(추출한 페이지 텍스트 데이터)
####################
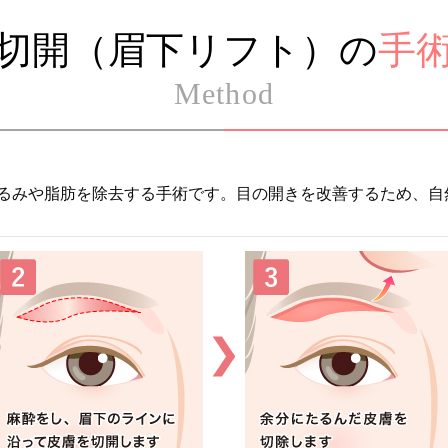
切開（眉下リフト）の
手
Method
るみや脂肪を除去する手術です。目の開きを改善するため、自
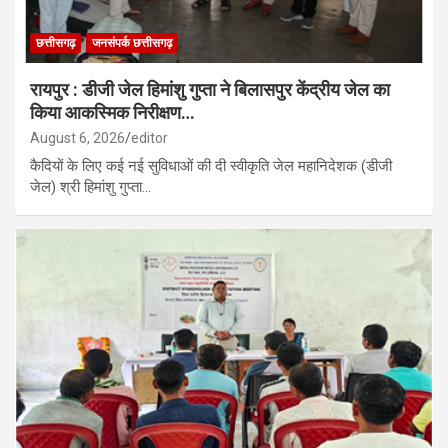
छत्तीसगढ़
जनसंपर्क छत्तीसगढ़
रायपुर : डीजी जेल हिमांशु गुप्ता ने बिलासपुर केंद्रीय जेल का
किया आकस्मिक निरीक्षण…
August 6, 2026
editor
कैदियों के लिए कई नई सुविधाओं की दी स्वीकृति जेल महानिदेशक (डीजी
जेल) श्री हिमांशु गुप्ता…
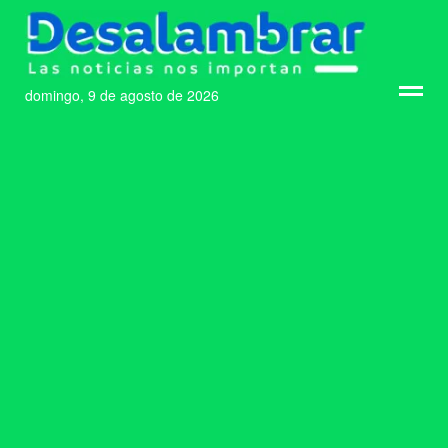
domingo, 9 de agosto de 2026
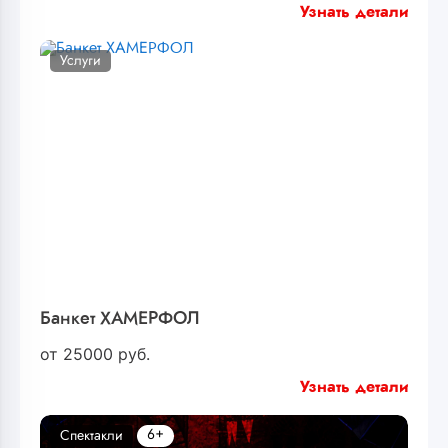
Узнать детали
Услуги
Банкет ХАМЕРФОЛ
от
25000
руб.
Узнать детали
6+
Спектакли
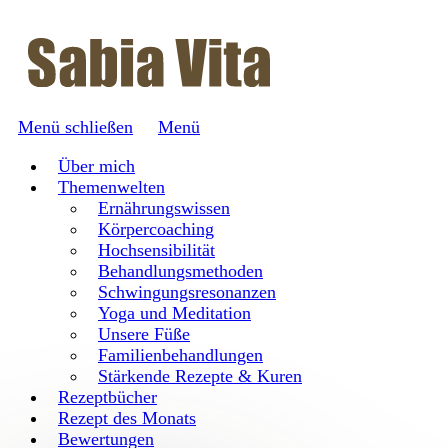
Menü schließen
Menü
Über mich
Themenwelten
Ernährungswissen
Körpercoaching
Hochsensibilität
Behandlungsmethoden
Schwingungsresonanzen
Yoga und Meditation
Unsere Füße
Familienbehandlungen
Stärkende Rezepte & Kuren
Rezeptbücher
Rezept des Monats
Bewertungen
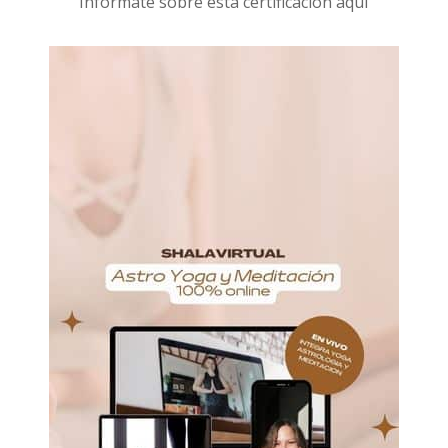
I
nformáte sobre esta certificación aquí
####################
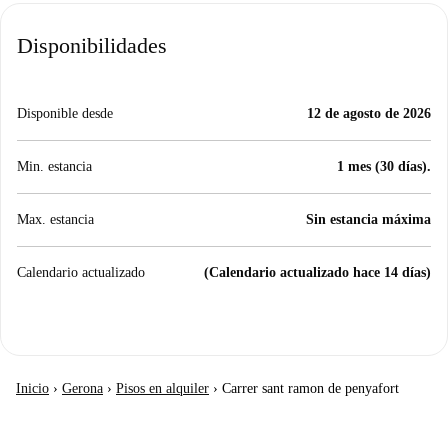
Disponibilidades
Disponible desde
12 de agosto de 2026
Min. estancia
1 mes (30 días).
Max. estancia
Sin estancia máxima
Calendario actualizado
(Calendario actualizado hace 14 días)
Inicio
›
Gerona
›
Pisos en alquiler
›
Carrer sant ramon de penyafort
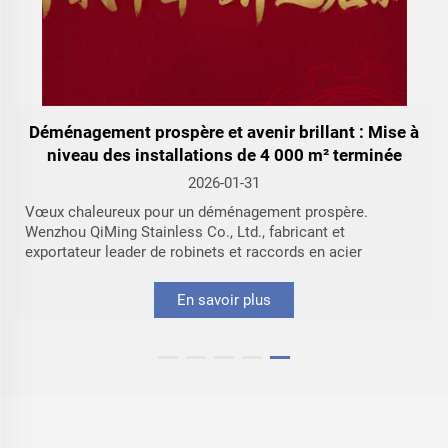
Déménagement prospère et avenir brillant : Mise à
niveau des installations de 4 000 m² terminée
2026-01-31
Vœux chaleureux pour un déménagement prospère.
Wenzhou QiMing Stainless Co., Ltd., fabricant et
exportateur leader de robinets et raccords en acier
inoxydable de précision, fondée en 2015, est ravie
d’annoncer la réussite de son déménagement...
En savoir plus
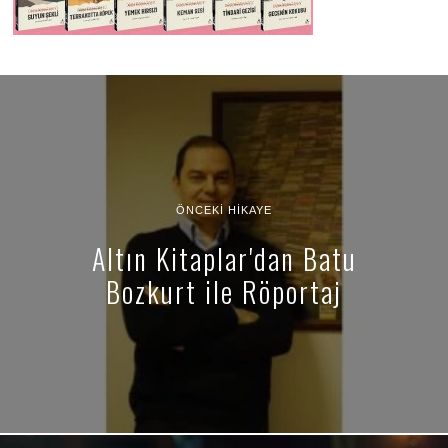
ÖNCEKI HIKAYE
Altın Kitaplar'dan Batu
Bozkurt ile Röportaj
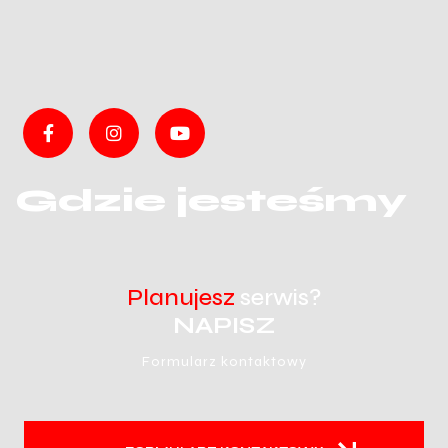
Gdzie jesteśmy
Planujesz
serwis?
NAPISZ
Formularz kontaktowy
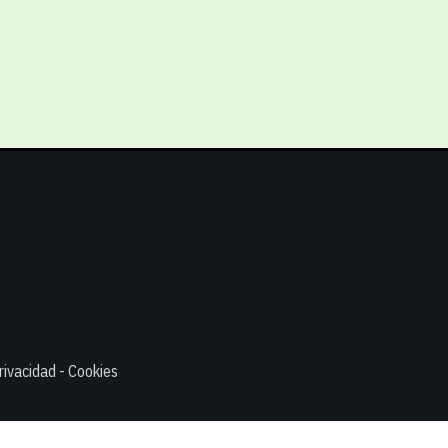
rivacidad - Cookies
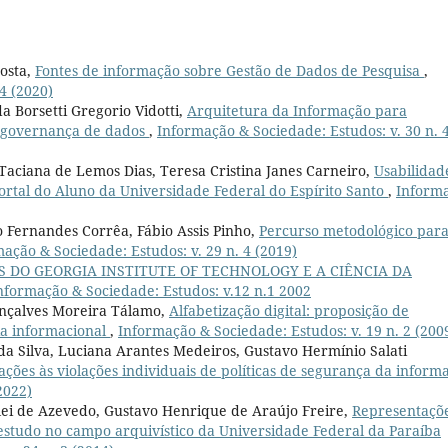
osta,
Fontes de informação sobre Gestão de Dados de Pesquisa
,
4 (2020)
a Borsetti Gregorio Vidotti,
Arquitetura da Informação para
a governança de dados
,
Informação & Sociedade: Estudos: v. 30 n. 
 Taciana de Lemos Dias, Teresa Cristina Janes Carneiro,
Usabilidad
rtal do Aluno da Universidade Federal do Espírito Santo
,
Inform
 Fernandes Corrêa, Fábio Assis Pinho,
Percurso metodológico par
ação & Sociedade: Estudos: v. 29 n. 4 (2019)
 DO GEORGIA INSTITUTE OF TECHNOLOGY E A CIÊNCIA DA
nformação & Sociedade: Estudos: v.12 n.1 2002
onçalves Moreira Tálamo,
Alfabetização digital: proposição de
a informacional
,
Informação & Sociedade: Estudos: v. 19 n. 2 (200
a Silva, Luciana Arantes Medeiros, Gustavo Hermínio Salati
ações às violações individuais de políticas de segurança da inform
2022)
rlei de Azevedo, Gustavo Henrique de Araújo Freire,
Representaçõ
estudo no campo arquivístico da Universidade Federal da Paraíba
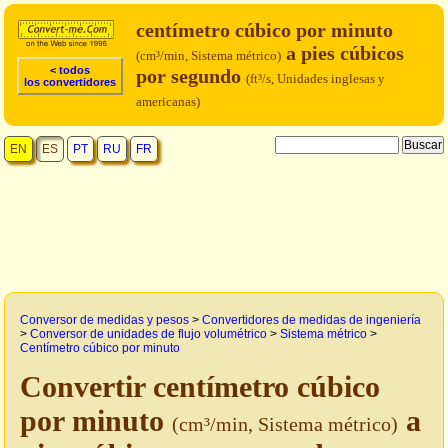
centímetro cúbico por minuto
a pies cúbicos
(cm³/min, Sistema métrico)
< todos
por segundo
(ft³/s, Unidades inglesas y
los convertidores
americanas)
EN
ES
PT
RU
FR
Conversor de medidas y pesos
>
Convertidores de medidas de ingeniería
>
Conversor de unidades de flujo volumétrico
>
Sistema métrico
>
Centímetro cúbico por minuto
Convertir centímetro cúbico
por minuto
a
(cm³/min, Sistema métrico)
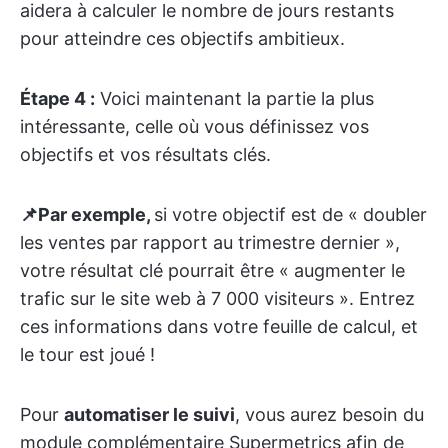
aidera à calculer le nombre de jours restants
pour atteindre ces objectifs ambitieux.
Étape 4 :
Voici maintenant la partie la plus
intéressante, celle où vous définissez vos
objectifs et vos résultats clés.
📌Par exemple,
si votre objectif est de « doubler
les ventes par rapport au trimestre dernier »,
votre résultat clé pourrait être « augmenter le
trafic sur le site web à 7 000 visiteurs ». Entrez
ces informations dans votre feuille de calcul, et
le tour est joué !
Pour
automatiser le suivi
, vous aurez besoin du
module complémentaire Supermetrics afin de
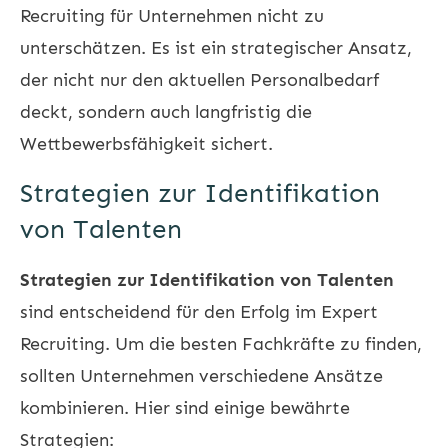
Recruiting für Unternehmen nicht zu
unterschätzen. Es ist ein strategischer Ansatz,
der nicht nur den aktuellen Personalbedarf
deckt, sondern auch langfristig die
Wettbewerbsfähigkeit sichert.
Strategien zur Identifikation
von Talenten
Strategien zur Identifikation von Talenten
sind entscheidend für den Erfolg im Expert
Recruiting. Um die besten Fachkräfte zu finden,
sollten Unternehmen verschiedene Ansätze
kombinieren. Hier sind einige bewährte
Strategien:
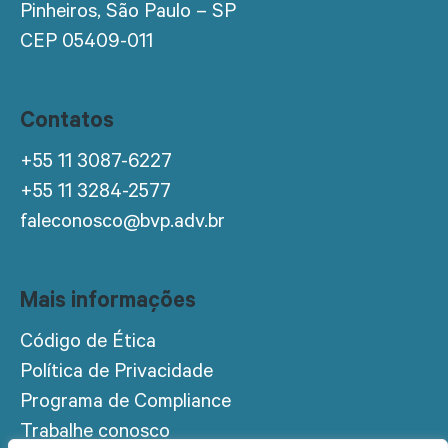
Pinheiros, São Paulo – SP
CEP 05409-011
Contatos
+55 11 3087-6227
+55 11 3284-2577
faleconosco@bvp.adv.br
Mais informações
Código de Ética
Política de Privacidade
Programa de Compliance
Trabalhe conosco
####################
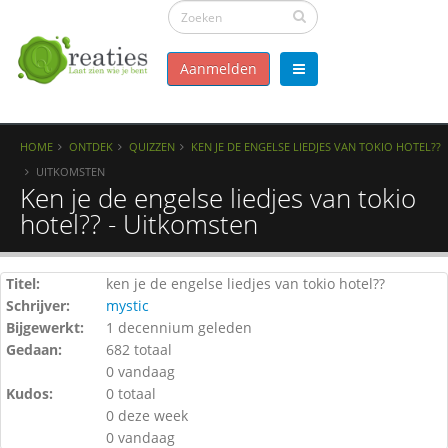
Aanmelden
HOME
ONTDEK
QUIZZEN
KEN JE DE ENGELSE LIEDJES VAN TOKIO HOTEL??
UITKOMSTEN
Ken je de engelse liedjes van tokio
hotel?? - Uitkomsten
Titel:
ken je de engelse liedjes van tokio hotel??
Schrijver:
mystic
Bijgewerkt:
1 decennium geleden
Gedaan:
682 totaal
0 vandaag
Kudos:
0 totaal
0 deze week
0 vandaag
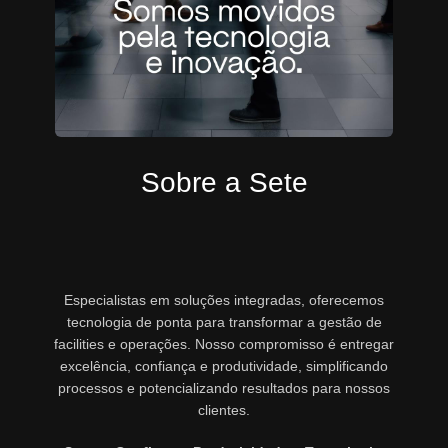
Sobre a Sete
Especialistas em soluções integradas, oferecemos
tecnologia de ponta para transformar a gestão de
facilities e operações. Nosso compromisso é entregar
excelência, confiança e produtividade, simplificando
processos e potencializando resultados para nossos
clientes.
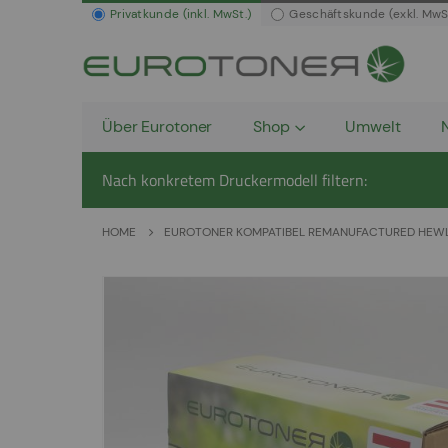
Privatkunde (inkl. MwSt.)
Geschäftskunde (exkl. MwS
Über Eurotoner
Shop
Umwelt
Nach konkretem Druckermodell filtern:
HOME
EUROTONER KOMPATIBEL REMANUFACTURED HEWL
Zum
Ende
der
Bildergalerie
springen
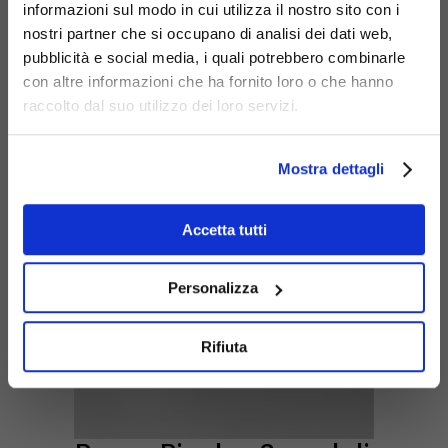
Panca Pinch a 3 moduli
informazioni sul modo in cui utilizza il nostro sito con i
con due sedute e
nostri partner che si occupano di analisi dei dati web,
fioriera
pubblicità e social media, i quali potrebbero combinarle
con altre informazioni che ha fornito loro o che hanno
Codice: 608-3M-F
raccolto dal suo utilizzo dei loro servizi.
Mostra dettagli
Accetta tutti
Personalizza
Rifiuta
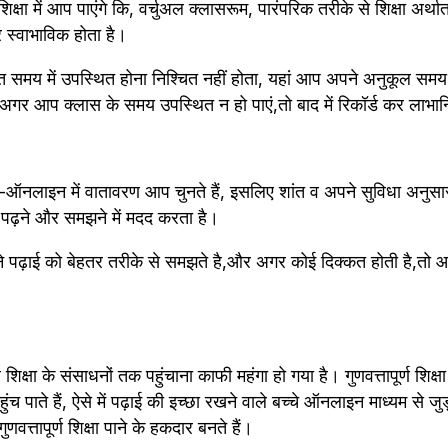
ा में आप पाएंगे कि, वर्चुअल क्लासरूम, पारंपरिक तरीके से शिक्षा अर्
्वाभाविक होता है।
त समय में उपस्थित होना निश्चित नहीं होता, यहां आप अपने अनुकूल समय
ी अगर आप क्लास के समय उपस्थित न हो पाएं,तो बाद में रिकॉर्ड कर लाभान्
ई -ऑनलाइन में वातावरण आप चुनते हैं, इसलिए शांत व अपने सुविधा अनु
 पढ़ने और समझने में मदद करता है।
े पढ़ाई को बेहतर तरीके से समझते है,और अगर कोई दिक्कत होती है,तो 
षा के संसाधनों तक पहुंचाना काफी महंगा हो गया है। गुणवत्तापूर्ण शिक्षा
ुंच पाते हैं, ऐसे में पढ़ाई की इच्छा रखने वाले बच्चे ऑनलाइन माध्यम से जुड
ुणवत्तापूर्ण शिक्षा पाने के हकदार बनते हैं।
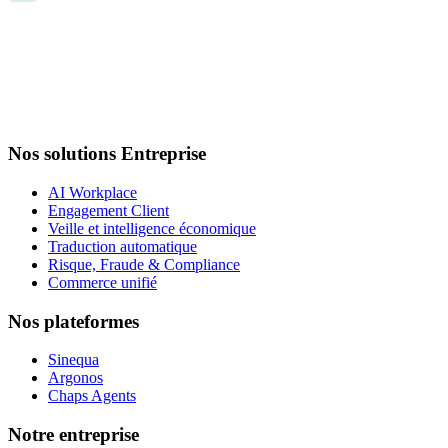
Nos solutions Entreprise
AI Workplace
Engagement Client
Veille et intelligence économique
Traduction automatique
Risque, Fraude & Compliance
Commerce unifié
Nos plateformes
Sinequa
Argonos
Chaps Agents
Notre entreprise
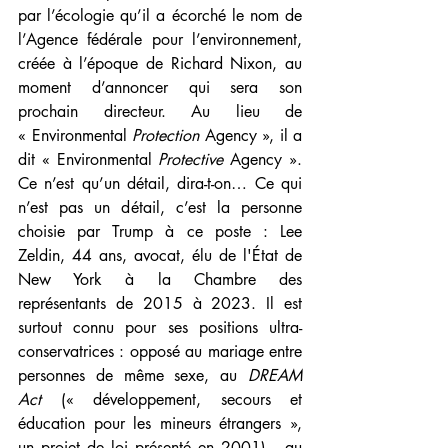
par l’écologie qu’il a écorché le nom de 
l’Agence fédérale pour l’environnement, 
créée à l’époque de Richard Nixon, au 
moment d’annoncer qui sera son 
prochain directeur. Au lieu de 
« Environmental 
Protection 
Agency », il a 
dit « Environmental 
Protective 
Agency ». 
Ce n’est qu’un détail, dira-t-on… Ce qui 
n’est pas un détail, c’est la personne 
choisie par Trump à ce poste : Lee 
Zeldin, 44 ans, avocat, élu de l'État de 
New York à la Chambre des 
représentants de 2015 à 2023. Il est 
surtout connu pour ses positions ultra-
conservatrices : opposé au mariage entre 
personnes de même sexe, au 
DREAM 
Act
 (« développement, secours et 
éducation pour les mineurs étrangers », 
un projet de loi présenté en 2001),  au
####################
과제 요구사항
위 항목 가운데 "Menü schließen" 문구가 든 줄부터 "Bewertungen" 문구가 든 줄까지 한 글자도 바꾸지 말고 옮겨 적어 주세요.

답안 작성란
Menü schließen
Menü
Über mich
Themenwelten
Ernährungswissen
Körpercoaching
Hochsensibilität
Behandlungsmethoden
Schwingungsresonanzen
Yoga und Meditation
Unsere Füße
Familienbehandlungen
Stärkende Rezepte & Kuren
Rezeptbücher
Rezept des Monats
Bewertungen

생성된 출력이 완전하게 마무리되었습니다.